| 原文 |
▬▬▬▬▬▬

ダービーオーナーから「ご祝儀をもらった」

 東京商工リサーチの調査(7月30日時点)によると、2024年3月期決算の企業で1億円以上の役員報酬を得た人数は過去最多の800人超だが、女性は12人しかいない。

 いまだ日本が男性優位社会であることを示唆するデータだが、一方で「保有資産」に目を向けると、女性の億万長者は少なくない。『経済界』編集局長の関慎夫氏が言う。

「公開情報から富裕層の資産を追いかけるうえでは、『保有株数×株価』を見るのが世界でも一般的です。折からの株高もあり、日本でも株長者の女性が増えています。大きく分けて『創業者一族』か『起業家』が多い」

 本誌は上場企業の決算書や大株主の情報などを分析・検索する企業価値検索サービス「Ullet(ユーレット)」の協力のもと、有価証券報告書の記載などをもとに「女性大株主」の保有時価総額トップ100をランキングした。

 上位は大企業の「経営者の妻」が目立つ。1位はユニクロを展開するファーストリテイリング・柳井正会長の妻・柳井照代氏。柳井氏と交流があるジーンズメイト創業者の西脇健司氏は言う。


「いつもニコニコしている朗らかな人で、社員への挨拶で来社することもあるそう。幹部のなかには『奥さんのために会社に尽くしたい』と話す人もいるほどです」

▬▬▬▬▬▬

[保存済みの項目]
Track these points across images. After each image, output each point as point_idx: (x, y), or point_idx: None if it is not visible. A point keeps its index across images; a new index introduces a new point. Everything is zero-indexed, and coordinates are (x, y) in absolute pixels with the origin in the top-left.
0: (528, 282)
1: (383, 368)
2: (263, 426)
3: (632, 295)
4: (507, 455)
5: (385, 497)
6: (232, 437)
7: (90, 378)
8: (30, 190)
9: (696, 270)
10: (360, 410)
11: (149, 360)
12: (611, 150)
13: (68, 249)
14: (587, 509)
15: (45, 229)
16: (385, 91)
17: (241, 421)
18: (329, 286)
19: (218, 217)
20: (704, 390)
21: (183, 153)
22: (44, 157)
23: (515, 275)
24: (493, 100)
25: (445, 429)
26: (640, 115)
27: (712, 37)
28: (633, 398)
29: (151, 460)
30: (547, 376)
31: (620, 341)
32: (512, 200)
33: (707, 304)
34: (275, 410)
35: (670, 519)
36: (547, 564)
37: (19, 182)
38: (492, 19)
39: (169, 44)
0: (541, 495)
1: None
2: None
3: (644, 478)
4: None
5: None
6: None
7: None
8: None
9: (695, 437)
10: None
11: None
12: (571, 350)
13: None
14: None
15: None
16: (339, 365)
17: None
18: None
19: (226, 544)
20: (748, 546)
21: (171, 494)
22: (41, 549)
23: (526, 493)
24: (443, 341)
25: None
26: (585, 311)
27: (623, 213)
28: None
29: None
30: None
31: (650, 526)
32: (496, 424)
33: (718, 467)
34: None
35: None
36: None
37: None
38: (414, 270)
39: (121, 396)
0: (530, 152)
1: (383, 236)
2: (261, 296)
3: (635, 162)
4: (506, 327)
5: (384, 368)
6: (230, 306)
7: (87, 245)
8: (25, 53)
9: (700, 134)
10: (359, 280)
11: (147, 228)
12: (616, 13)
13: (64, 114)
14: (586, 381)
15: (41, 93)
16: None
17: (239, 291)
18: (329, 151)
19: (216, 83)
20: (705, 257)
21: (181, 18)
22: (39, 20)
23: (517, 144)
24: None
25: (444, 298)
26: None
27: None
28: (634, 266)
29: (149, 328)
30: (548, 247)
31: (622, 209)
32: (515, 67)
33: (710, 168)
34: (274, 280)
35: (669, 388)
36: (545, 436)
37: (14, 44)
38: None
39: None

▬▬▬▬▬▬

| 課題 1 |
女性大株主の記事によると、2024年3月期決算の企業で1億円以上の役員報酬を得た女性は何人ですか。
| 課題 2 |
女性大株主の記事の続きを、最後の文の後から書き進めてください。

| 最終結果 1 |
12人です。

| 最終結果 2 |
 2位は楽天グループ・三木谷浩史会長の妻、三木谷晴子氏。2001年までは楽天副社長として夫を支えた。近年は文化・芸術分野に進出し、2021年まで一般財団法人牧阿佐美バレヱ団の理事長を務めた。同時期に理事だった出川博一氏(アートオブセッション代表取締役)が言う。

「娘さんがバレエをやられている縁で、理事長就任を依頼しました。楽天時代の経験や人脈を駆使して尽力され、資金面だけでなく動員にも力を尽くされた。2021年に牧さんが亡くなられると理事長職を退かれましたが、現在は橘バレヱ学校の理事長に就任されています」

 6位の野田みづき氏は、夫でシステムインテグレータのオービック会長・順弘氏とともに「馬主」として有名だ。競馬評論家の阿部幸太郎氏が言う。

「今年の日本ダービーでは順弘さんが所有するダノンデサイルが優勝してダービーオーナーに。セレモニーでは夫婦で馬車に乗り、手を振って喜んでいた。みづきさんも『ミッキー』の冠名の馬を多く所有、今年は2頭が重賞を制覇し絶好調です」

 ホースコラボレーターの細江純子氏はダービーの日の様子をこう語る。


「あの日、周囲の馬主さん方も自分のことのように喜び、偶然、その場に居合わせた私にまでご祝儀をくださいました」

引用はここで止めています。